We shouldn't read too much into a couple of days' movements in stock prices. But it seems that investors are suddenly feeling uneasy about the state of the economy. They should be; the puzzle is why they haven't been uneasy all along.
The rise in stock prices that began last fall was essentially based on the belief that the U.S. economy can defy gravity — that both individuals and the nation as a whole can spend more than their income, not on a temporary basis, but more or less indefinitely.
To be fair, for a while the data seemed to confirm that belief. In 2005, the trade deficit passed $700 billion, yet the dollar actually rose against the euro and the yen. Housing prices soared, yet houses kept selling. The price of gasoline neared $3 a gallon, yet consumers kept buying both gas and other items, even though they had to borrow to keep spending (the personal savings rate went negative for the first time since the 1930's).
Over the last few weeks, however, gravity seems to have started reasserting itself.
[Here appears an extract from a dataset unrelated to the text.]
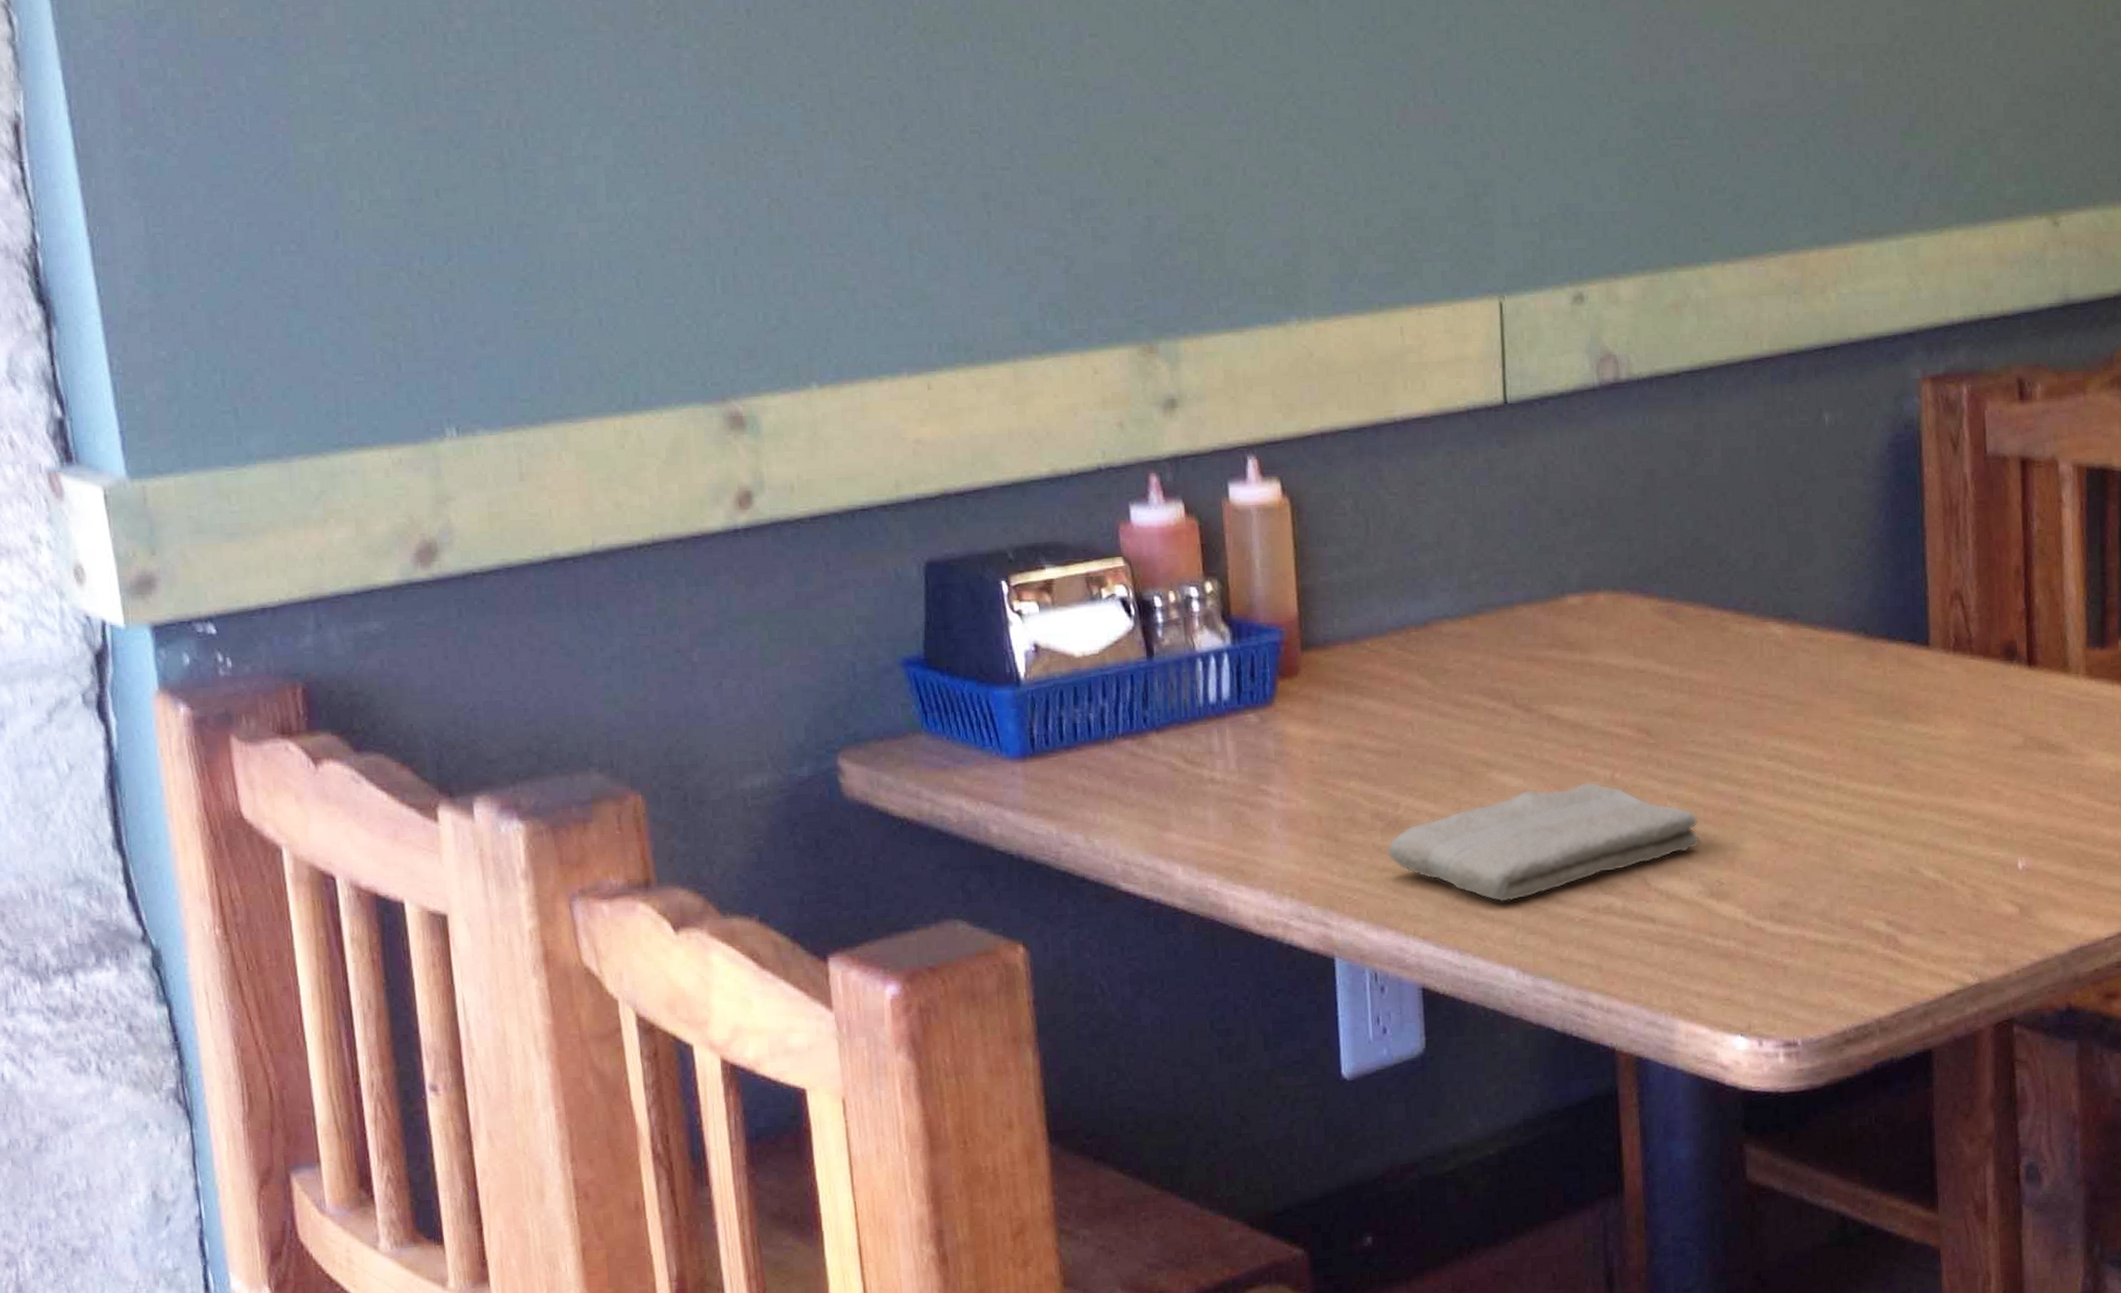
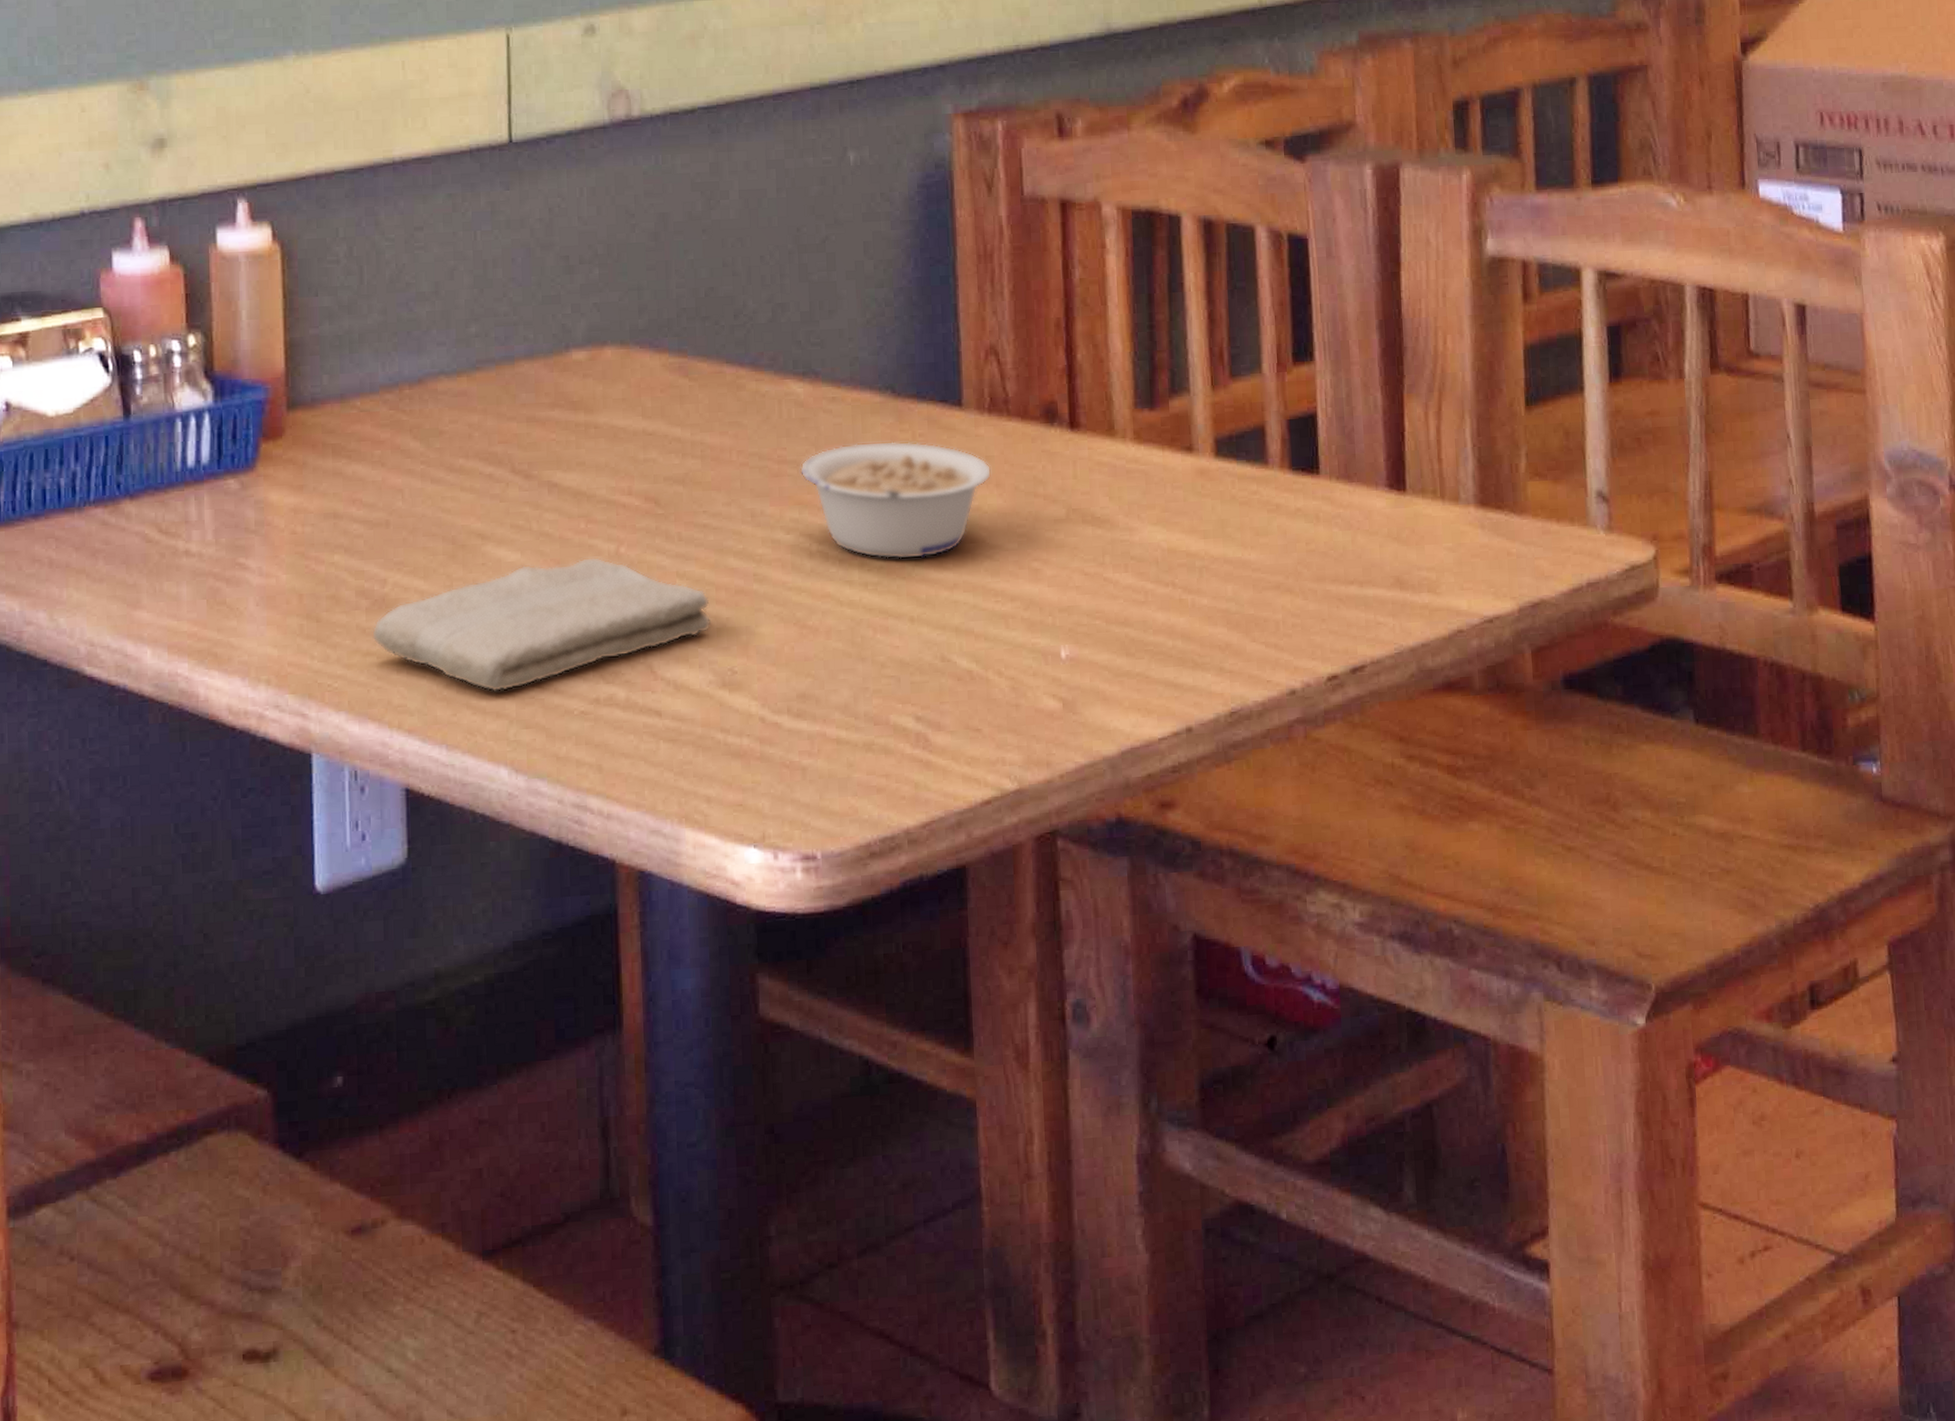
legume: none [1780,677,1956,783] -> present [799,441,992,560]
The dollar began falling about a month ago. So far it's down less than 10 percent against the euro and the yen, but there's a definite sense that foreign governments, in particular, are becoming less willing to keep the dollar strong by buying lots of U.S. debt.
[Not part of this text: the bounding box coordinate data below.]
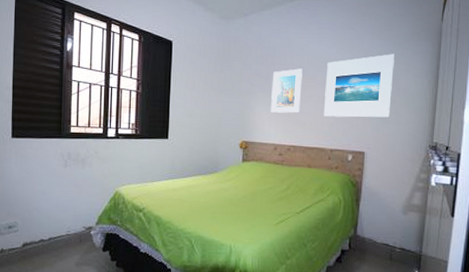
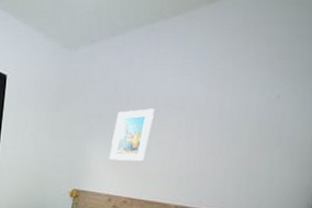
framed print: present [323,53,394,118] -> none [172,90,285,173]

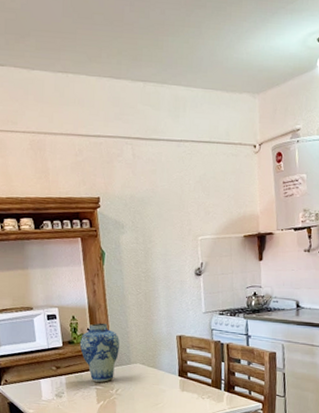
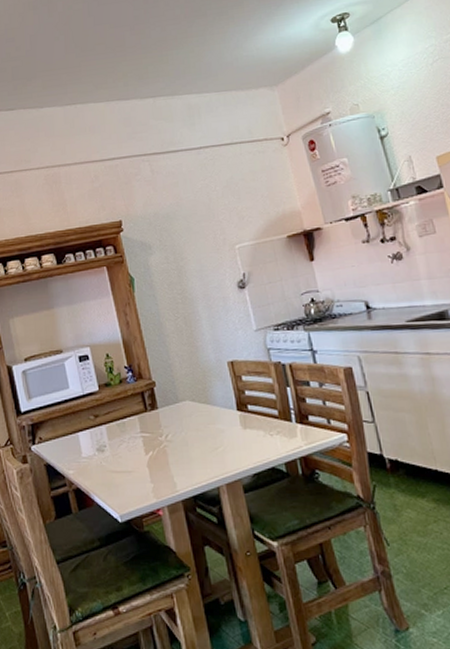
vase: present [79,323,120,383] -> none [117,357,163,430]

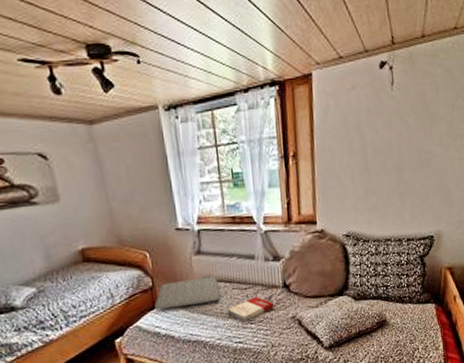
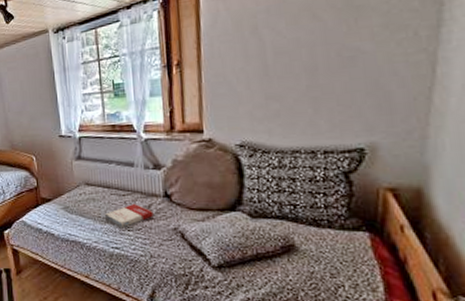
cushion: present [154,276,221,310] -> none [38,181,99,208]

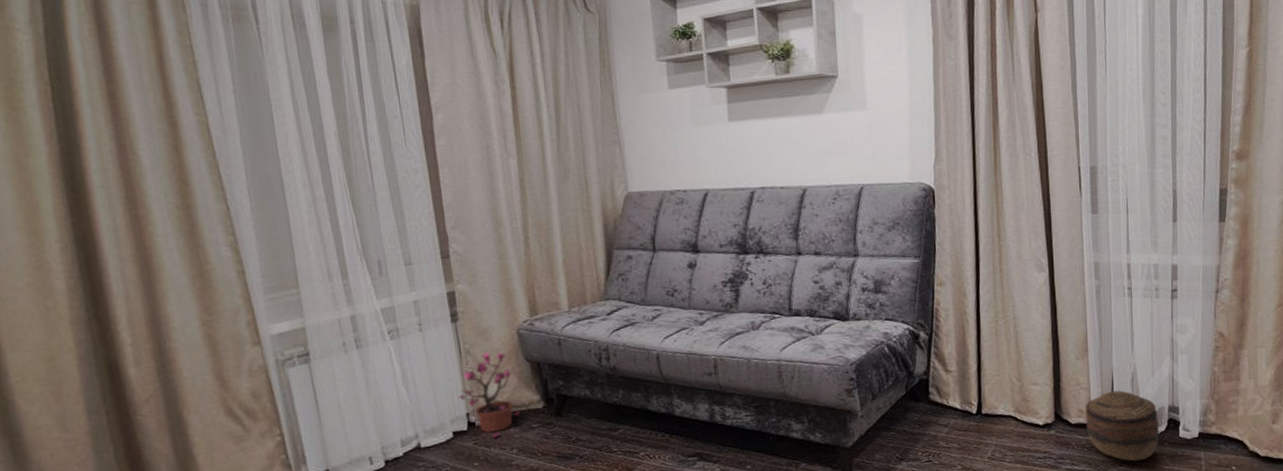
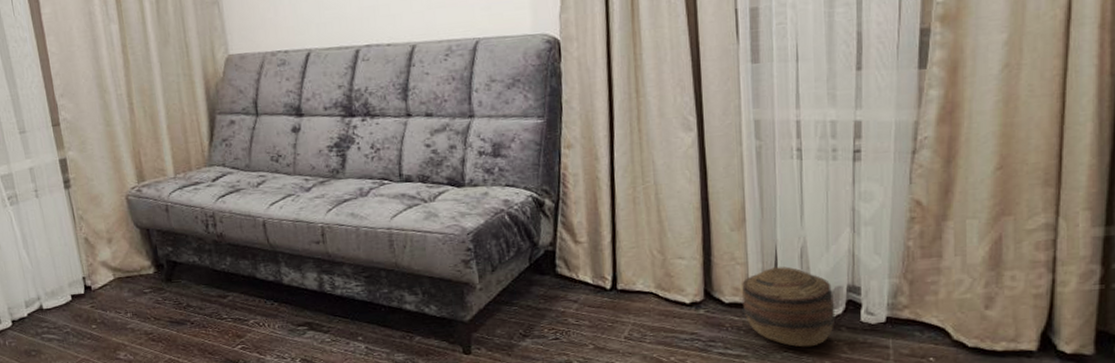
potted plant: present [458,352,521,439] -> none [74,218,133,303]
The housing market seems to be weakening rapidly. As late as last October, the National Association of Home Builders/Wells Fargo housing market index, a measure of builders' confidence, was still close to the high point it reached last summer. But on Monday the association announced that the index had fallen to its lowest level since 1995.
Finally, there are preliminary indications that consumers, hard-pressed by high gasoline prices, may be reaching their limit.
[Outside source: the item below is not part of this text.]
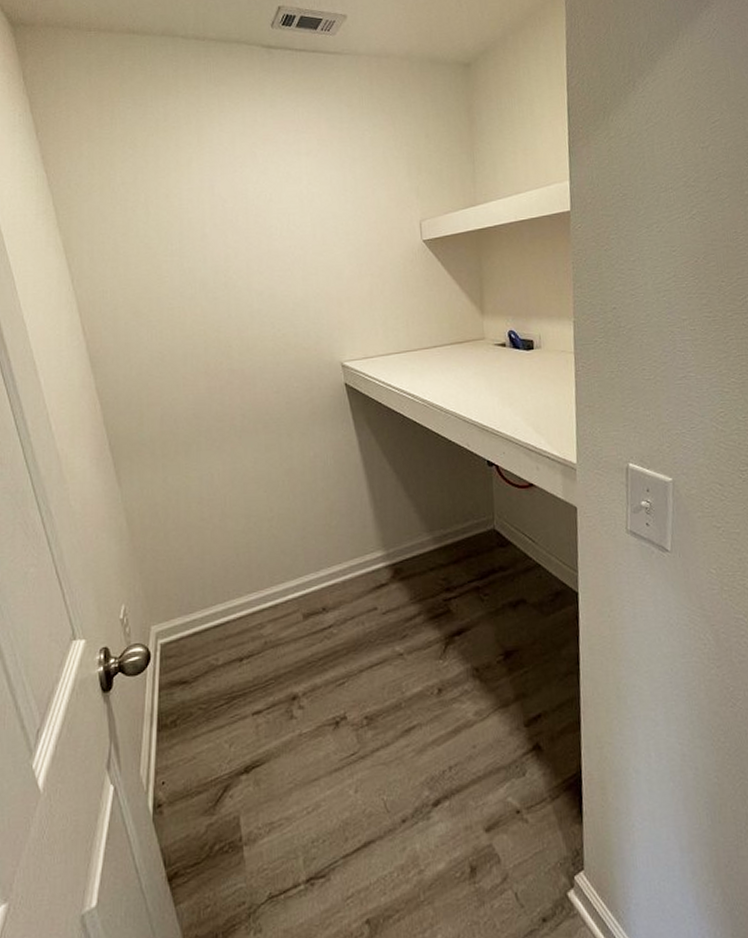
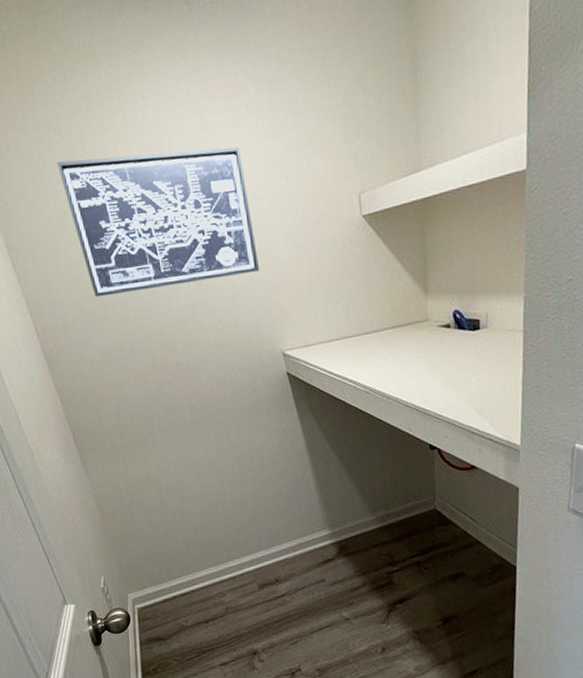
wall art: none [128,172,322,301] -> present [57,147,259,298]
The National Retail Federation, reporting on a new survey, warns that "while consumers have seemed resilient in the face of higher energy costs, a tipping point may soon be in sight."
I can't resist pointing out that the Bush administration's response to the squeeze on working families has been, you guessed it, to accuse the news media of biased reporting.
On May 10 the White House issued a press release titled "Setting the Record Straight: The New York Times Continues to Ignore America's Economic Progress." The release attacked The Times for asserting that paychecks weren't keeping up with fixed costs like medical care and gasoline. The White House declared, "But average hourly earnings have risen 3.8 percent over the past 12 months, their largest increase in nearly five years."
On Wednesday Treasury Secretary John Snow repeated that boast before a House committee. However, Representative Barney Frank was ready. He asked whether the number was adjusted for inflation; after flailing about, Mr. Snow admitted, sheepishly, that it wasn't. In fact, nearly all of the wage increase was negated by higher prices.
Meanwhile, the return of economic gravity poses a definite threat to U.S. economic growth. After all, growth over the past three years was driven mainly by a housing boom and rapid growth in consumer spending. People were able to buy houses, even though housing prices rose much faster than incomes, because foreign purchases of U.S. debt kept interest rates low. People were able to keep spending, even though wages didn't keep up with inflation, because mortgage refinancing let them turn the rising value of their houses into ready cash.
As I summarized it awhile back, we became a nation in which people make a living by selling one another houses, and they pay for the houses with money borrowed from China.
Now that game seems to be coming to an end. We're going to have to find other ways to make a living — in particular, we're going to have to start selling goods and services, not just I.O.U.'s, to the rest of the world, and/or replace imports with domestic production. And adjusting to that new way of making a living will take time.
Will we have that time? Ben Bernanke, the chairman of the Federal Reserve, contends that what's happening in the housing market is "a very orderly and moderate kind of cooling." Maybe he's right. But if he isn't, the stock market drop of the last two days will be remembered as the start of a serious economic slowdown.